# [Exercise prompt]
Copy the lines of every entry below, swapping "scientific name" for "binomial name" and keeping everything else unchanged. Leave the pictures out of your answer.

[Dataset records]
================

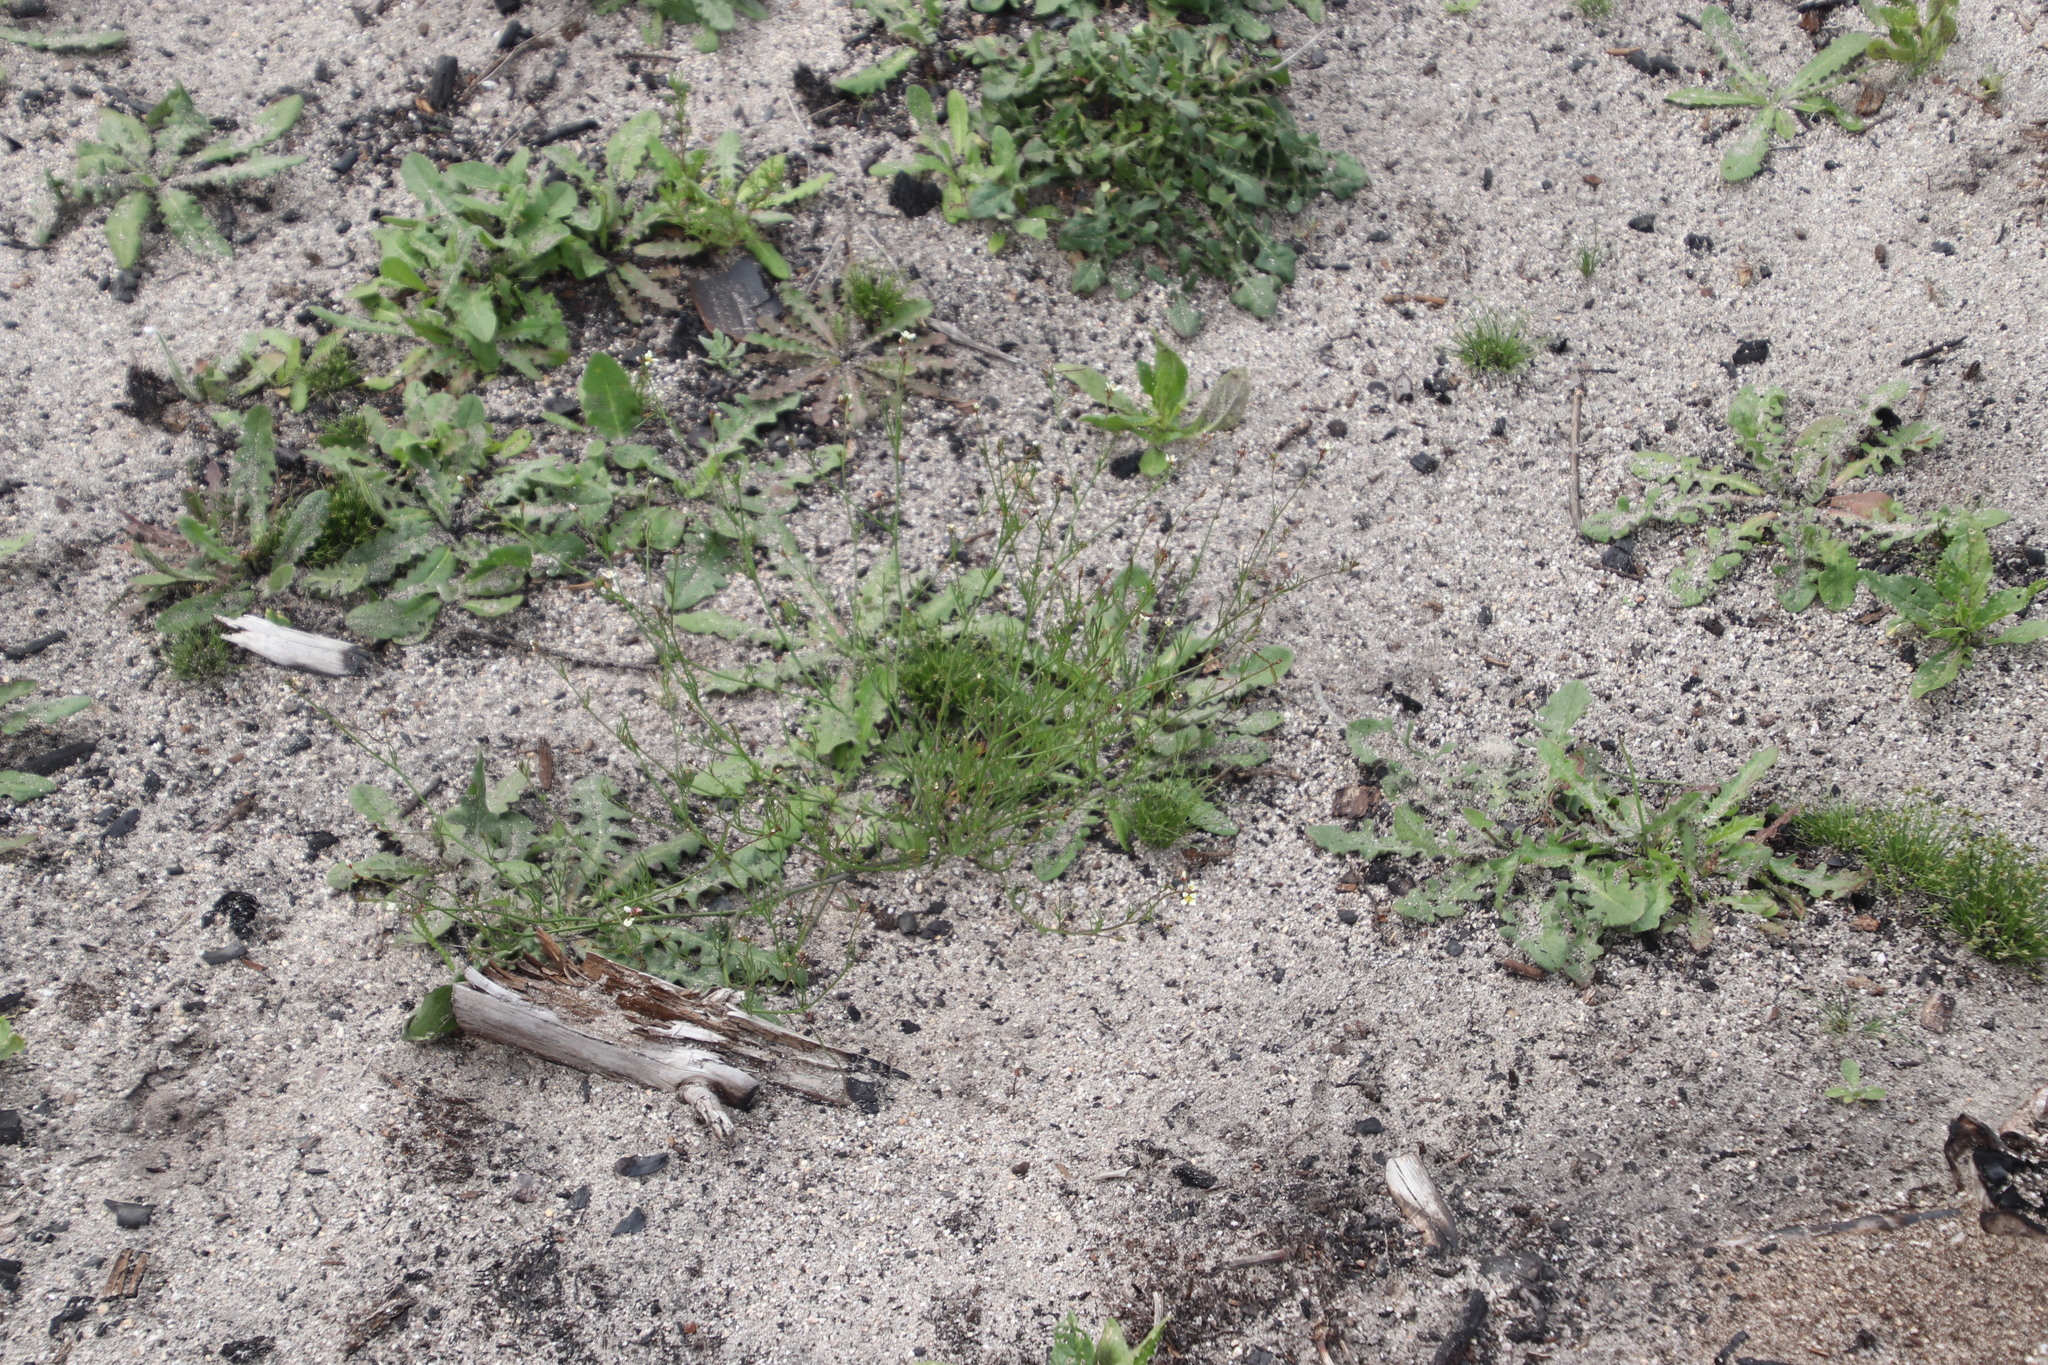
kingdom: Plantae
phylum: Tracheophyta
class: Magnoliopsida
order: Brassicales
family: Brassicaceae
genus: Heliophila
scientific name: Heliophila pendula
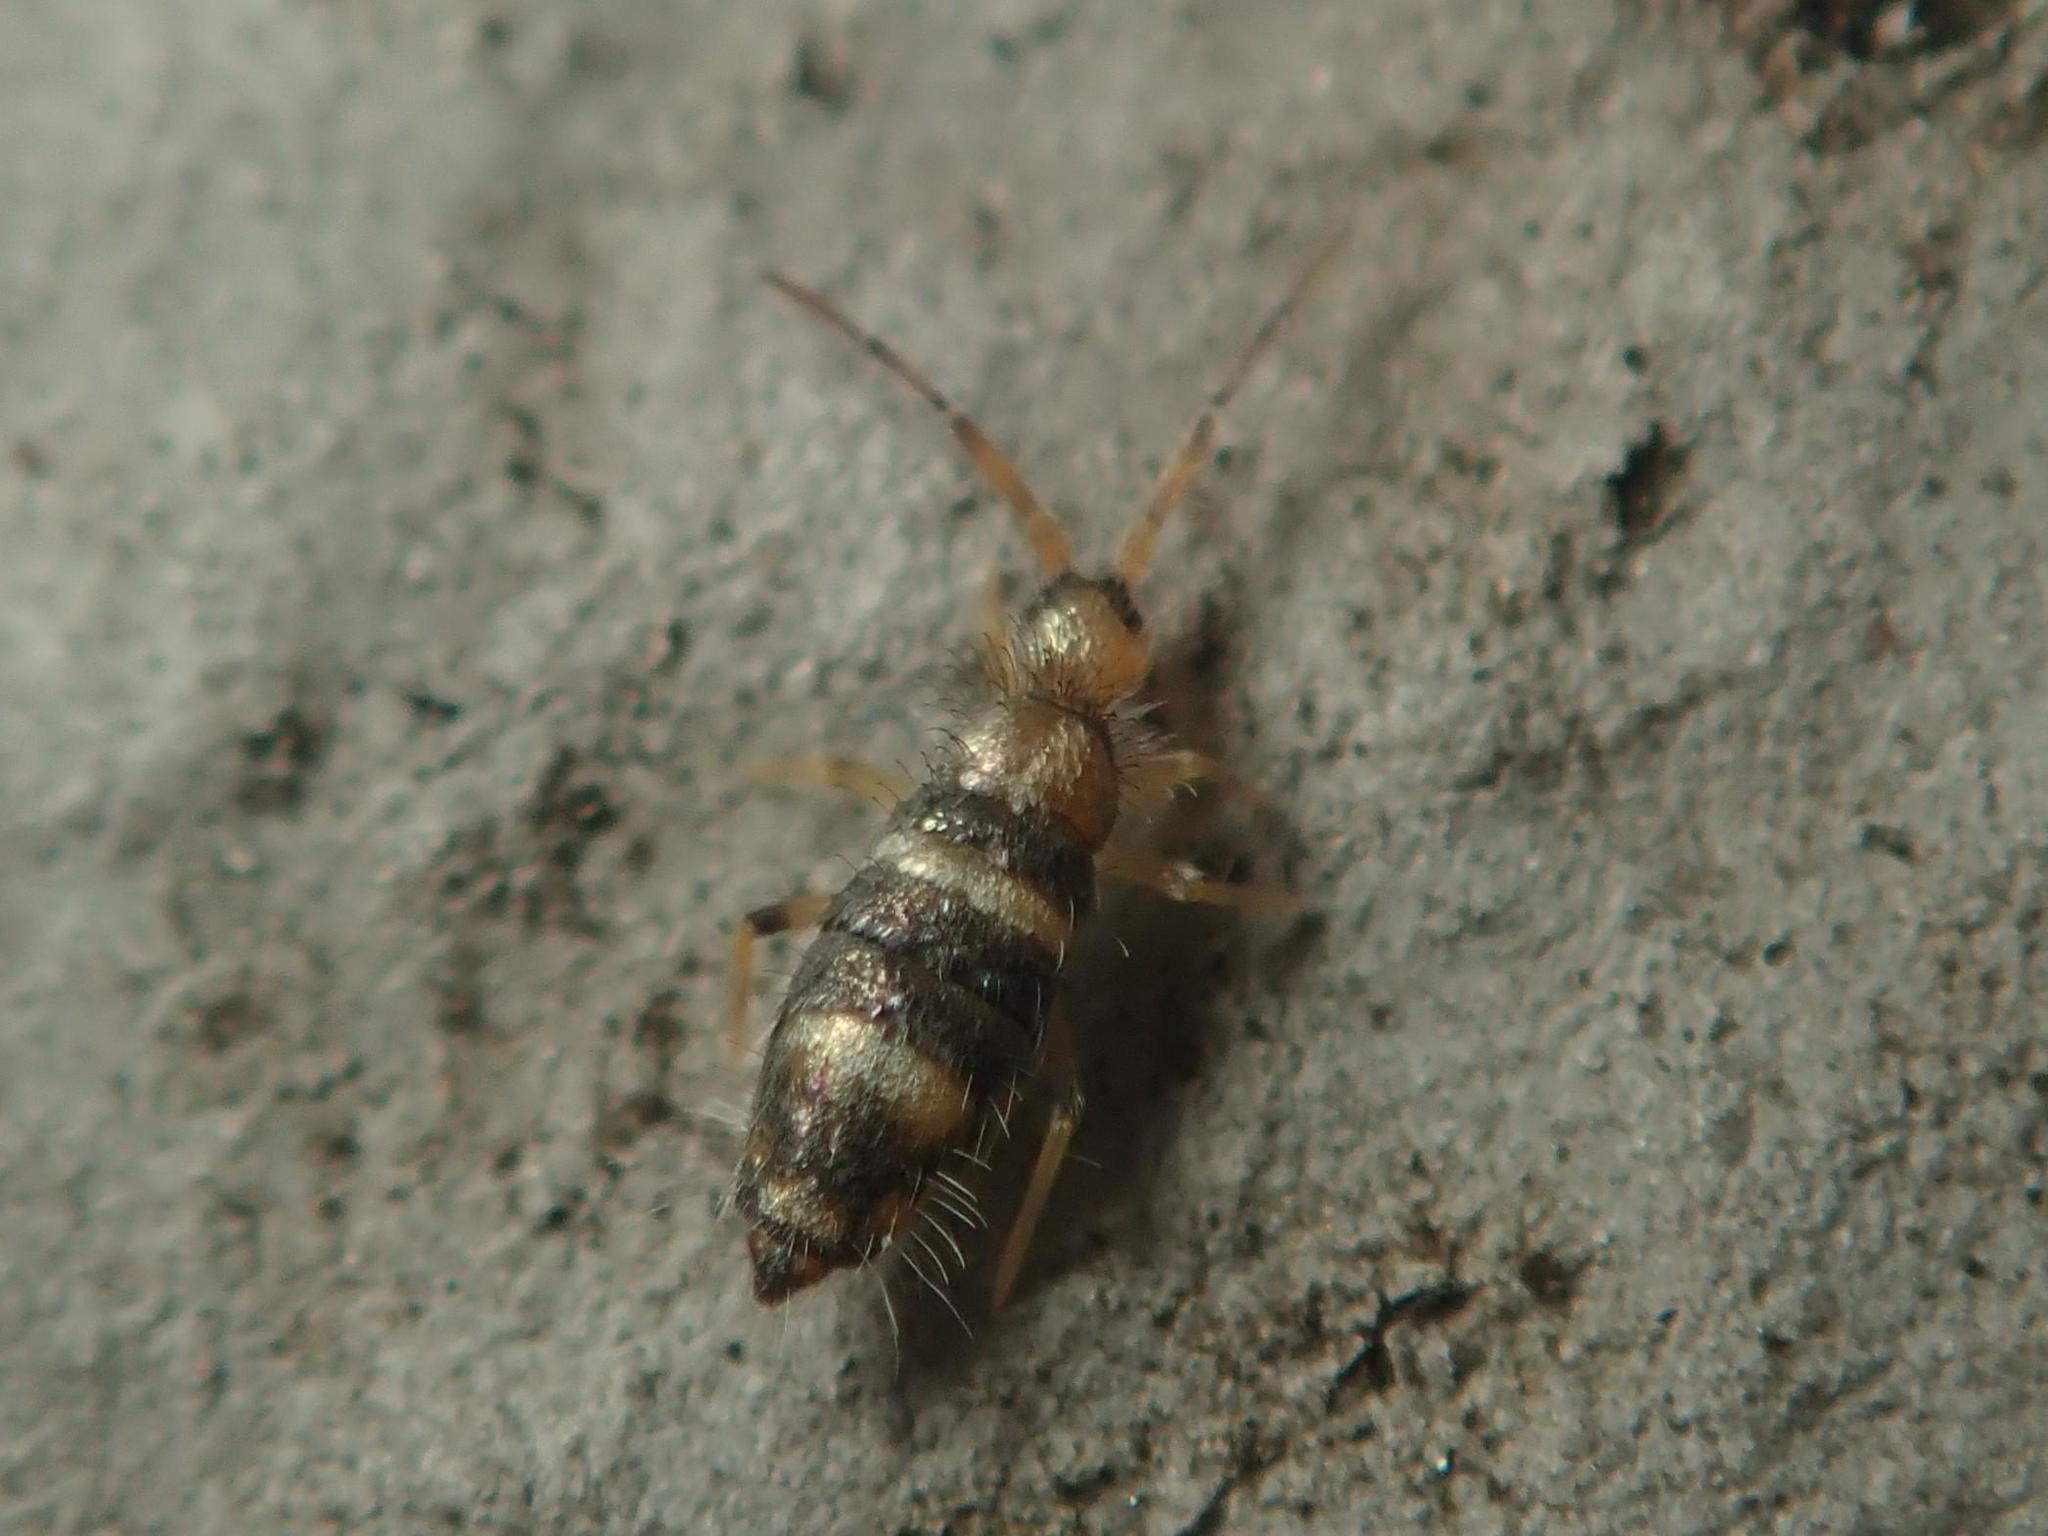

================

# [Output for this exercise]
kingdom: Plantae
phylum: Tracheophyta
class: Magnoliopsida
order: Brassicales
family: Brassicaceae
genus: Heliophila
binomial name: Heliophila pendula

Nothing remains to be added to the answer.